O século XIV vivenciou, nas Ilhas Britânicas e em outras partes da Europa, um
grande período de fome, mas seu maior flagelo foi a Peste Bubônica. Enquanto
trabalhos recentes ainda discutem como sua ampla e rápida propagação teria ocorrido,
há consenso sobre seu terrível impacto para a população da Inglaterra, a qual diminuiu
significativamente em meados do século XIV.
Não há consenso, porém, se a Peste teria afetado, de forma mais avassaladora, as
mulheres ou os homens nesse período. Sandy Bardsley, estudiosa na questão de gênero
aplicada à Inglaterra medieval, defende que o número de mulheres nesse período era
bem inferior ao dos homens. Os motivos para isso seriam vários, como a alimentação
9 A Barbaria é a região dos Berberes, povos do Norte da África que falam a língua berbere.
mais precária, a propensão a doenças e o risco da gravidez (BARDSLEY, 2014: 301 a
305).
Tanto a queda populacional quanto a maior mortalidade feminina podem ter
incentivado a preocupação em se buscar proteção e profilaxia para as mulheres grávidas
e lactantes, o que explicaria, por sua vez, a reprodução de um lapidário com a pedra
Galactica no século XIV inglês. A própria virtude da Galactica de afastar pestes pode
ajudar a sustentar esse argumento.
O uso de amuletos para se proteger da Peste Bubônica não foi estranho aos
medievais. Don C. Skemer nos relata a procura de amuletos textuais de proteção nesse
período, alguns especificamente contra esse mal (SKEMER, 2006: 2 e 155).
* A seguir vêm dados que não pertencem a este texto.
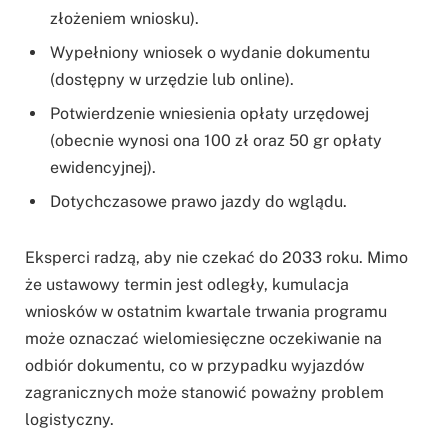
złożeniem wniosku).
Wypełniony wniosek o wydanie dokumentu
(dostępny w urzędzie lub online).
Potwierdzenie wniesienia opłaty urzędowej
(obecnie wynosi ona 100 zł oraz 50 gr opłaty
ewidencyjnej).
Dotychczasowe prawo jazdy do wglądu.
Eksperci radzą, aby nie czekać do 2033 roku. Mimo
że ustawowy termin jest odległy, kumulacja
wniosków w ostatnim kwartale trwania programu
może oznaczać wielomiesięczne oczekiwanie na
odbiór dokumentu, co w przypadku wyjazdów
zagranicznych może stanowić poważny problem
logistyczny.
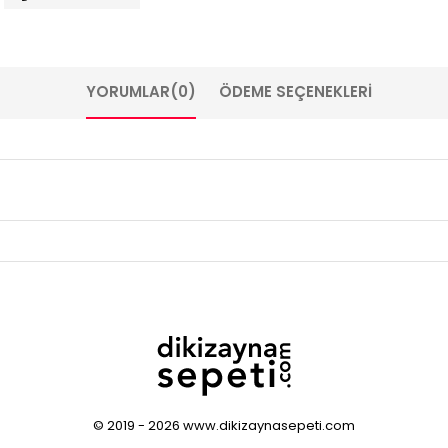
YORUMLAR
(0)
ÖDEME SEÇENEKLERI
© 2019 - 2026 www.dikizaynasepeti.com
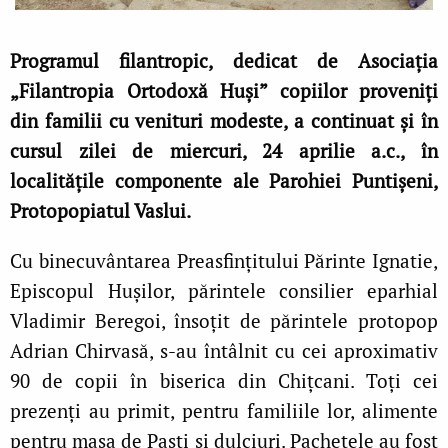
Programul filantropic, dedicat de Asociația
„Filantropia Ortodoxă Huși” copiilor proveniți
din familii cu venituri modeste, a continuat și în
cursul zilei de miercuri, 24 aprilie a.c., în
localitățile componente ale Parohiei Puntișeni,
Protopopiatul Vaslui.
Cu binecuvântarea Preasfințitului Părinte Ignatie,
Episcopul Hușilor, părintele consilier eparhial
Vladimir Beregoi, însoțit de părintele protopop
Adrian Chirvasă, s-au întâlnit cu cei aproximativ
90 de copii în biserica din Chițcani. Toți cei
prezenți au primit, pentru familiile lor, alimente
pentru masa de Paști și dulciuri. Pachetele au fost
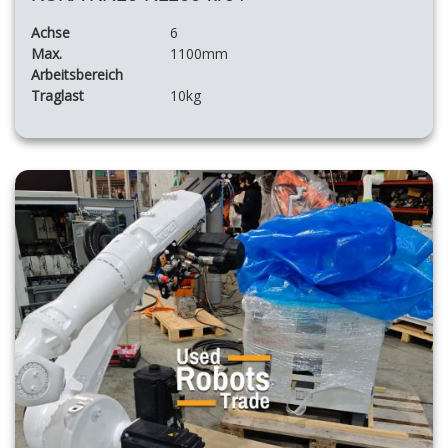
Achse
6
Max.
1100mm
Arbeitsbereich
Traglast
10kg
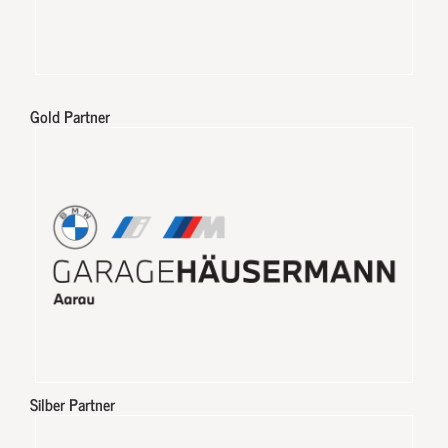
Gold Partner
Silber Partner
Por isso,
também podemos imaginar que o uso de pedras com virtudes celestes para proteger as
mulheres, a fim de aumentar a população, possa ter ocorrido.
Essas relações citadas até aqui ainda estão em investigação. Apesar de haver
trabalhos sobre os amuletos textuais medievais e seus usos, como a grande obra de Don
C. Skemer, os trabalhos sobre as pedras sendo utilizadas como amuletos nesse período
de calamidade ainda são poucos. Por isso, nosso foco está centrado nas possíveis redes
de saberes sobre as pedras e suas virtudes, além de como esses conhecimentos se
ligavam ao período em que eram difundidos.